Ken Bernstein, Director of Preservation Issues for the Los Angeles Conservancy, makes the case for converting the Ambassador Hotel into a school, while preserving the building's historic spaces.
With the sale of the Ambassador Hotel property to the Los Angeles Unified School District (LAUSD), this prime 23.7-acre property will unquestionably be utilized for much-needed public school facilities. LAUSD must make decisions that put kids first. And simply put-preservation of the Ambassador Hotel will get LAUSD more seats for more kids, less expensively, faster, and in a remarkable setting that could not possibly be replicated by new construction.
Why is the Ambassador Hotel significant? The Ambassador is unquestionably one of L.A.'s most important historic sites, as: one of the two most significant hotels in the City (along with the Biltmore); the catalyst for development of the entire Wilshire corridor; one of the most notable works of architect Myron Hunt; home of the Cocoanut Grove, L.A.'s premier night spot for decades; host to six Academy Awards and every President from Hoover to Nixon; and the tragic, nationally significant site of the Robert F. Kennedy assassination.
How Can a Hotel Be Converted to a School? The Ambassador converts beautifully to a high school and/or middle school facility. The lovely, expansive hotel lobby serves as the school's entrance, "commons", and student gathering place. The famed Cocoanut Grove nightclub becomes the school's large auditorium/lecture hall. The grand ballroom serves as a magnificent school library. Hotel rooms are combined into classroom spaces, with "double-loaded" corridors altered to create a single, wider corridor for student passage. The large retail concourse, downstairs from the lobby and accessed through a separate entrance, creates "shared use" opportunities, offering on-site space for neighborhood services, literacy training and after-school programs. A new gymnasium and new athletic fields would be added south of the hotel building.
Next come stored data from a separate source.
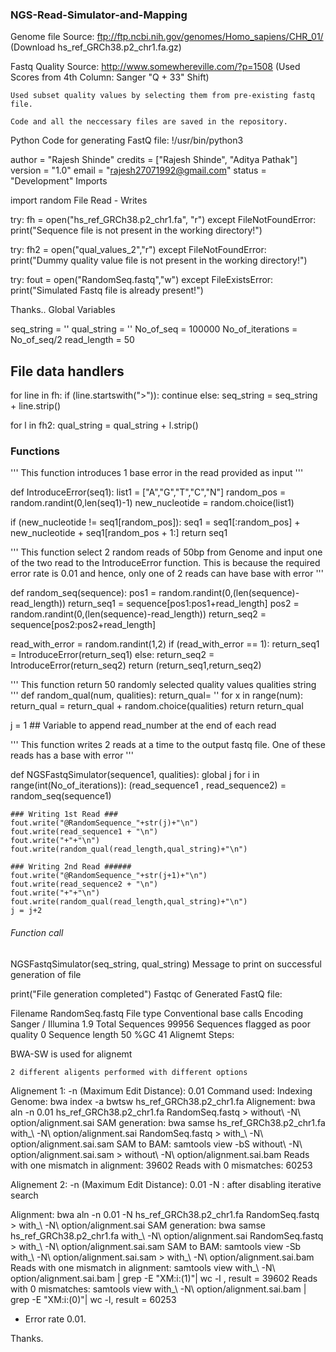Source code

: 
### NGS-Read-Simulator-and-Mapping ####

Genome file Source: ftp://ftp.ncbi.nih.gov/genomes/Homo_sapiens/CHR_01/ (Download hs_ref_GRCh38.p2_chr1.fa.gz)

Fastq Quality Source: http://www.somewhereville.com/?p=1508 (Used Scores from 4th Column: Sanger "Q + 33" Shift)

    Used subset quality values by selecting them from pre-existing fastq file.

    Code and all the neccessary files are saved in the repository.

Python Code for generating FastQ file:
!/usr/bin/python3

author = "Rajesh Shinde" credits = ["Rajesh Shinde", "Aditya Pathak"] version = "1.0" email = "rajesh27071992@gmail.com" status = "Development"
Imports

import random
File Read - Writes

try: fh = open("hs_ref_GRCh38.p2_chr1.fa", "r") except FileNotFoundError: print("Sequence file is not present in the working directory!")

try: fh2 = open("qual_values_2","r") except FileNotFoundError: print("Dummy quality value file is not present in the working directory!")

try: fout = open("RandomSeq.fastq","w") except FileExistsError: print("Simulated Fastq file is already present!")

Thanks..
Global Variables

seq_string = '' qual_string = '' No_of_seq = 100000 No_of_iterations = No_of_seq/2 read_length = 50
## File data handlers

for line in fh: if (line.startswith(">")): continue else: seq_string = seq_string + line.strip()

for l in fh2: qual_string = qual_string + l.strip()
### Functions

''' This function introduces 1 base error in the read provided as input '''

def IntroduceError(seq1): list1 = ["A","G","T","C","N"] random_pos = random.randint(0,len(seq1)-1) new_nucleotide = random.choice(list1)

if (new_nucleotide != seq1[random_pos]):
    seq1 = seq1[:random_pos] + new_nucleotide + seq1[random_pos + 1:]
return seq1

''' This function select 2 random reads of 50bp from Genome and input one of the two read to the IntroduceError function. This is because the required error rate is 0.01 and hence, only one of 2 reads can have base with error '''

def random_seq(sequence): pos1 = random.randint(0,(len(sequence)-read_length)) return_seq1 = sequence[pos1:pos1+read_length] pos2 = random.randint(0,(len(sequence)-read_length)) return_seq2 = sequence[pos2:pos2+read_length]

read_with_error = random.randint(1,2)
if (read_with_error == 1):
    return_seq1 = IntroduceError(return_seq1)
else:
    return_seq2 = IntroduceError(return_seq2)
return (return_seq1,return_seq2)

''' This function return 50 randomly selected quality values qualities string ''' def random_qual(num, qualities): return_qual= '' for x in range(num):
return_qual = return_qual + random.choice(qualities) return return_qual

j = 1 ## Variable to append read_number at the end of each read

''' This function writes 2 reads at a time to the output fastq file. One of these reads has a base with error '''

def NGSFastqSimulator(sequence1, qualities): global j for i in range(int(No_of_iterations)): (read_sequence1 , read_sequence2) = random_seq(sequence1)

    ### Writing 1st Read ###
    fout.write("@RandomSequence_"+str(j)+"\n")
    fout.write(read_sequence1 + "\n")
    fout.write("+"+"\n")
    fout.write(random_qual(read_length,qual_string)+"\n")

    ### Writing 2nd Read ######
    fout.write("@RandomSequence_"+str(j+1)+"\n")
    fout.write(read_sequence2 + "\n")
    fout.write("+"+"\n")
    fout.write(random_qual(read_length,qual_string)+"\n")
    j = j+2

###### Function call

NGSFastqSimulator(seq_string, qual_string)
Message to print on successful generation of file

print("File generation completed")
Fastqc of Generated FastQ file:

Filename RandomSeq.fastq File type Conventional base calls Encoding Sanger / Illumina 1.9 Total Sequences 99956 Sequences flagged as poor quality 0 Sequence length 50 %GC 41
Alignemt Steps:

BWA-SW is used for alignemt

    2 different aligents performed with different options

Alignement 1: -n (Maximum Edit Distance): 0.01 Command used: Indexing Genome: bwa index -a bwtsw hs_ref_GRCh38.p2_chr1.fa Alignement: bwa aln -n 0.01 hs_ref_GRCh38.p2_chr1.fa RandomSeq.fastq > without\ -N\ option/alignment.sai SAM generation: bwa samse hs_ref_GRCh38.p2_chr1.fa with_\ -N\ option/alignment.sai RandomSeq.fastq > with_\ -N\ option/alignment.sai.sam SAM to BAM: samtools view -bS without\ -N\ option/alignment.sai.sam > without\ -N\ option/alignment.sai.bam Reads with one mismatch in alignment: 39602 Reads with 0 mismatches: 60253

Alignement 2: -n (Maximum Edit Distance): 0.01 -N : after disabling iterative search

Alignment: bwa aln -n 0.01 -N hs_ref_GRCh38.p2_chr1.fa RandomSeq.fastq > with_\ -N\ option/alignment.sai SAM generation: bwa samse hs_ref_GRCh38.p2_chr1.fa with_\ -N\ option/alignment.sai RandomSeq.fastq > with_\ -N\ option/alignment.sai.sam SAM to BAM: samtools view -Sb with_\ -N\ option/alignment.sai.sam > with_\ -N\ option/alignment.sai.bam Reads with one mismatch in alignment: samtools view with_\ -N\ option/alignment.sai.bam | grep -E "XM:i:(1)"| wc -l , result = 39602 Reads with 0 mismatches: samtools view with_\ -N\ option/alignment.sai.bam | grep -E "XM:i:(0)"| wc -l, result = 60253


- Error rate 0.01.


Thanks.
Will It Be Safe? Seismic retrofit of the Ambassador for school use is very feasible and less intrusive than originally estimated. The Conservancy's Ambassador Hotel Task Force, which includes top professional expertise on the seismic retrofit of historic structures, has completed a detailed modeling of the entire hotel structure, demonstrating how to achieve full and economical compliance with the Field Act.
But Won't Reuse Cost More? By utilizing the existing structural system and site amenities, reuse actually costs less. The cost of the entire seismic retrofit, plus rehabilitation of the exterior and roofing is less than $55 per sq. ft., including all design and contingency fees. In contrast, creating the same basic structural system and building shell for comparable new educational buildings typically costs about $80 per sq. ft. These cost savings do not even include the high cost of demolision and re-grading for the huge Ambassador site.
Is There Room for Multiple Schools or Commercial Development? The reuse plan leaves plenty of room for future student growth or a middle school campus on the site because it does not even utilize one entire wing of the hotel in order to create a 2,500-student high school. In addition, the reuse plan leaves seven acres on the Wilshire Boulevard frontage untouched, allowing for compatible commercial development opportunities that can contribute to Wilshire Center's economic revitalization, or for additional school construction.
How Will Our Kids Benefit? L.A.'s students of the 21st century will have the opportunity to get their education in one of L.A.'s architectural and historic treasures-a site where our city's and nation's history is not academic, but truly tangible. By avoiding a lengthy demolition process, the school can be built and opened much faster. And just as our nation's most expensive and desirable educational institutions-our great universities -are built around historic classroom facilities, the Ambassador Hotel offers remarkable beauty and amenities that simply cannot be provided by new construction. L.A.'s kids deserve no less.